Quote the lines of the listing word for word, beginning at the line that contains "genus: Solanum" and continuing through the end of the listing. Omit the pictures from your answer.

########################################

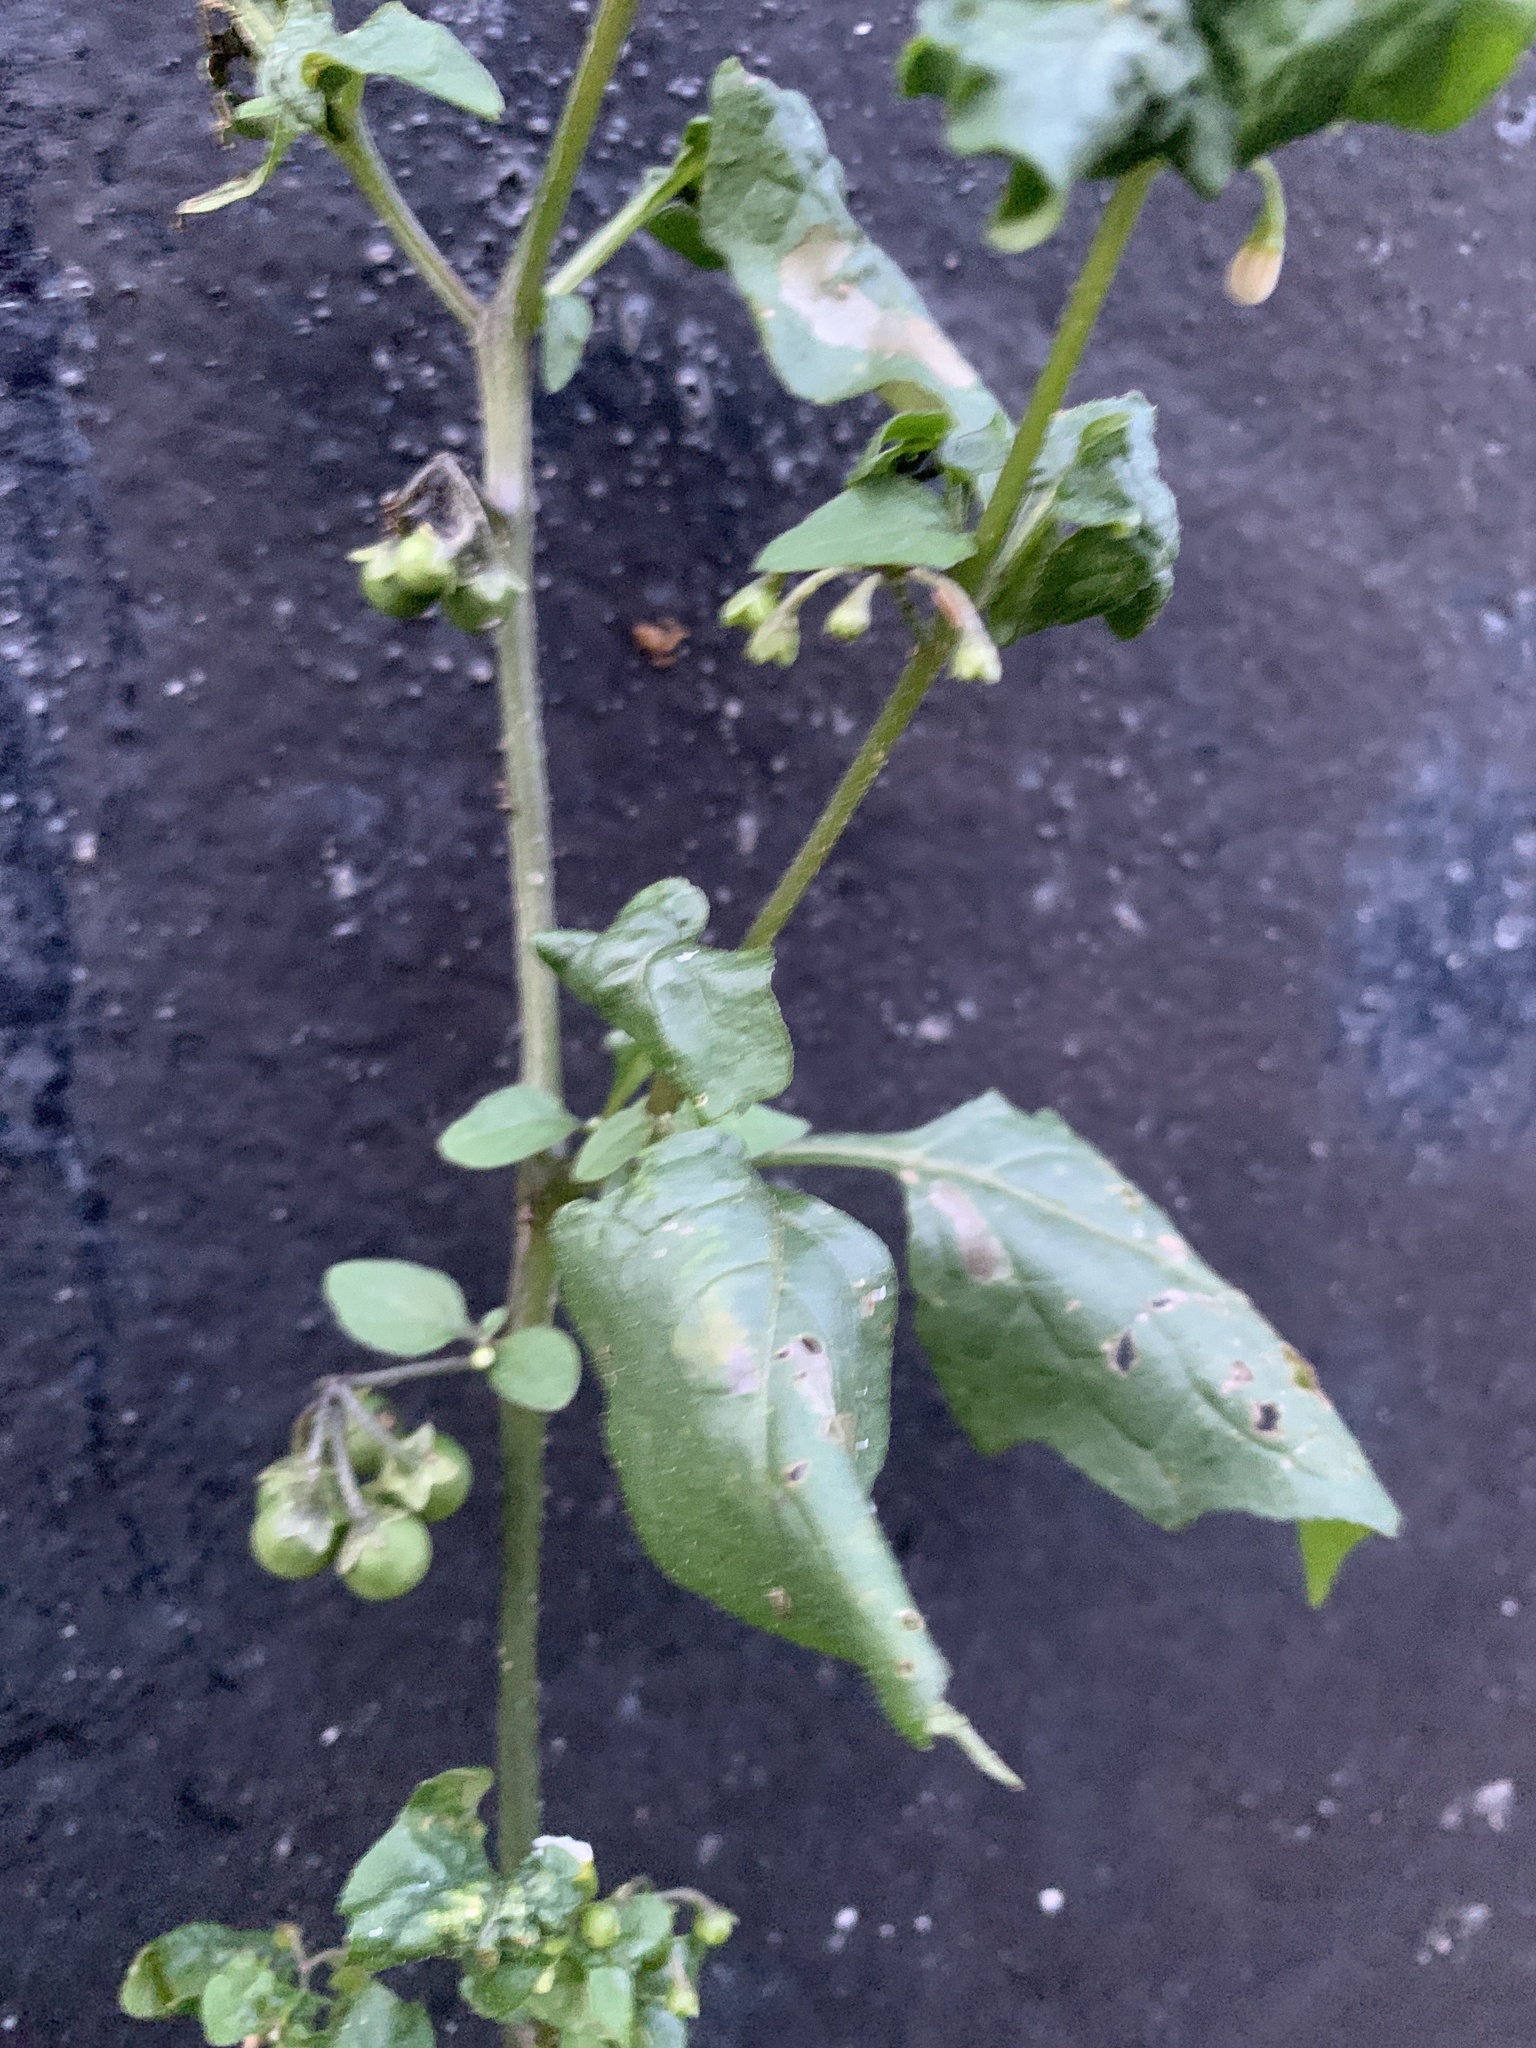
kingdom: Plantae
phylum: Tracheophyta
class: Magnoliopsida
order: Solanales
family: Solanaceae
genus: Solanum
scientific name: Solanum nigrum
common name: Black nightshade
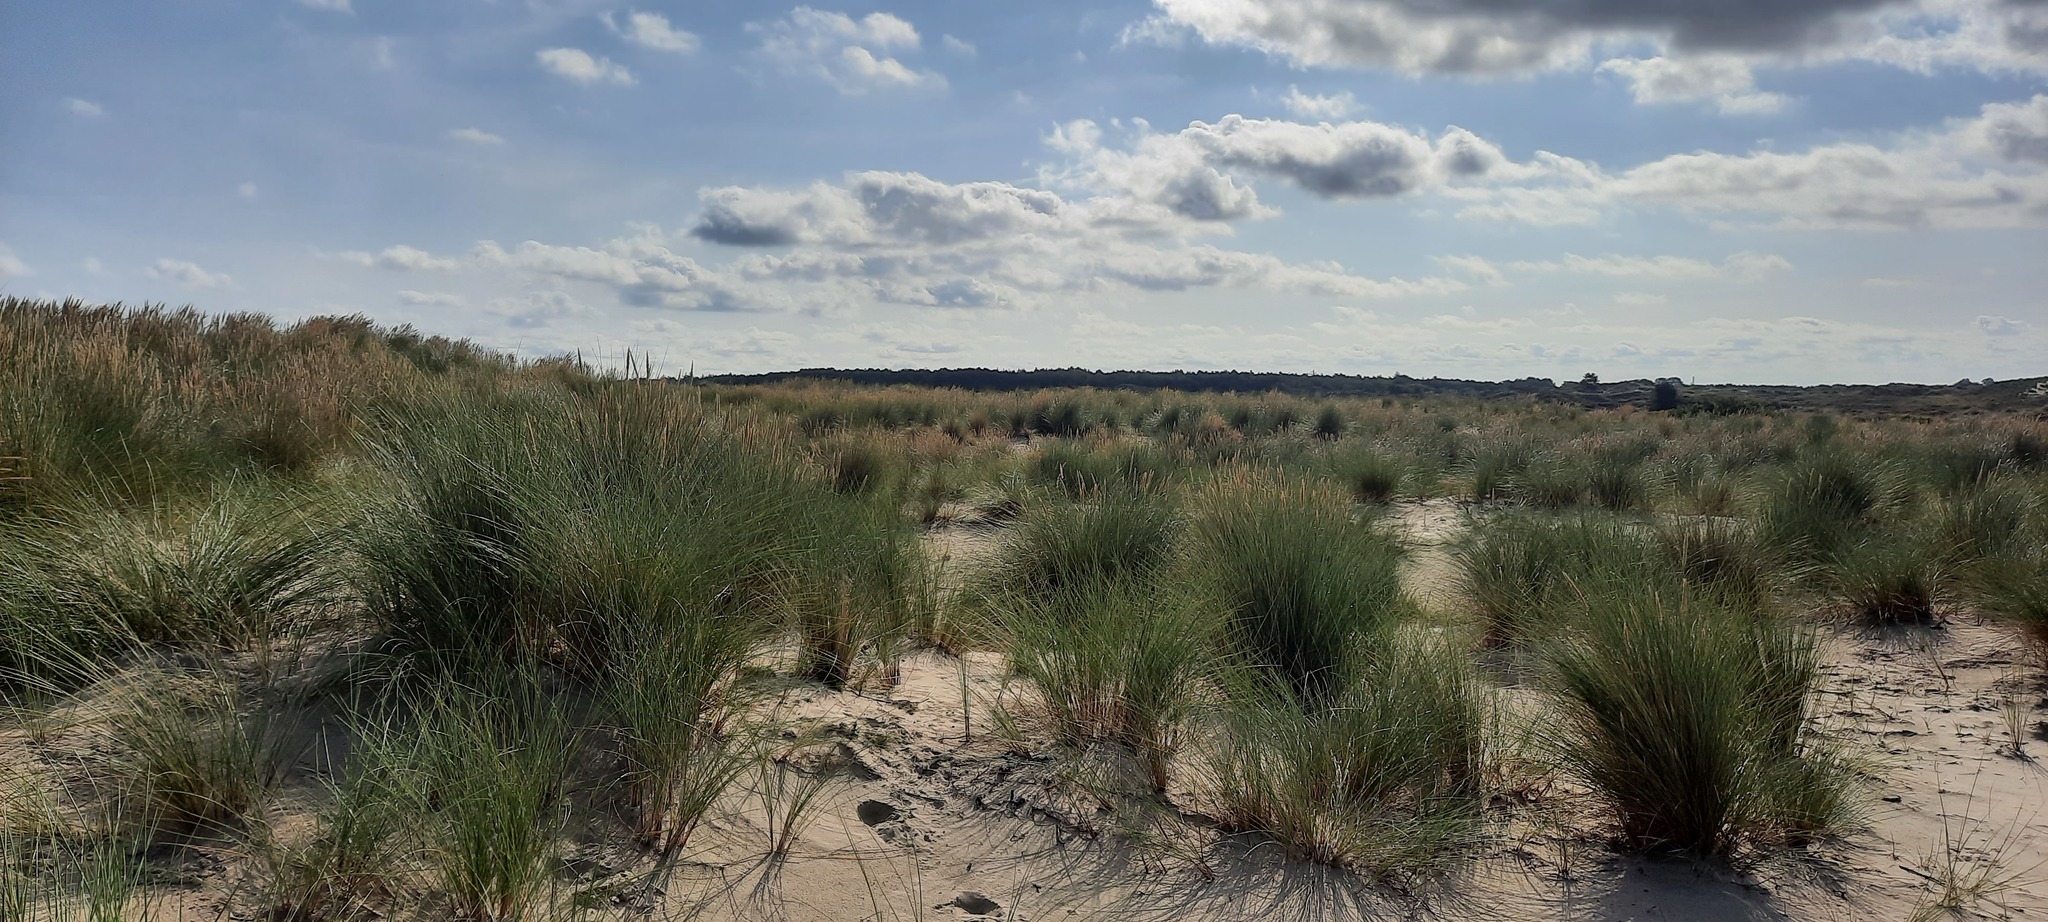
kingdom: Plantae
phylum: Tracheophyta
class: Liliopsida
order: Poales
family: Poaceae
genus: Calamagrostis
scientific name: Calamagrostis arenaria
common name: European beachgrass
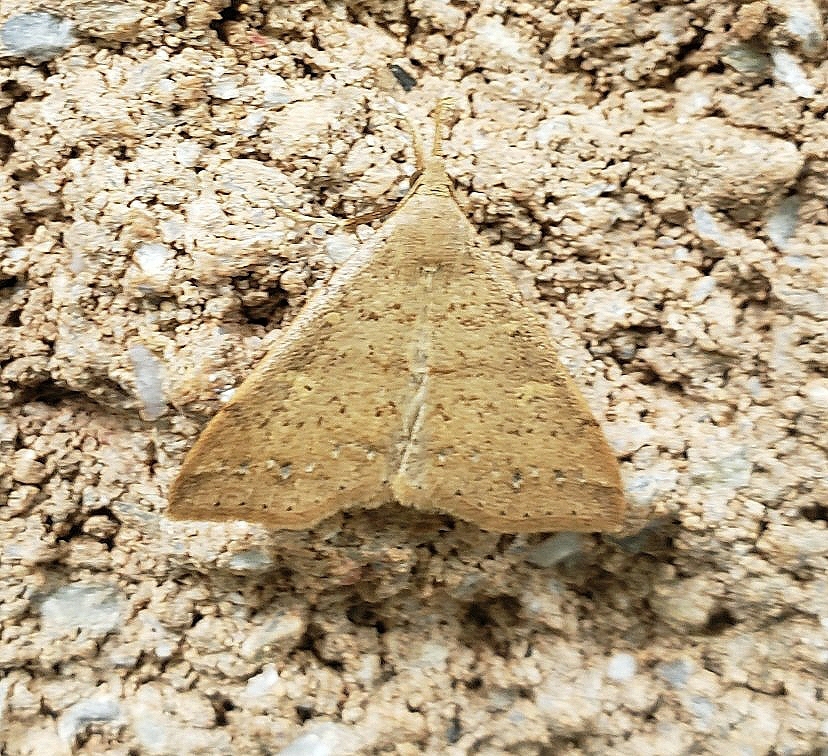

########################################

▸ Response
genus: Solanum
scientific name: Solanum nigrum
common name: Black nightshade
kingdom: Plantae
phylum: Tracheophyta
class: Liliopsida
order: Poales
family: Poaceae
genus: Calamagrostis
scientific name: Calamagrostis arenaria
common name: European beachgrass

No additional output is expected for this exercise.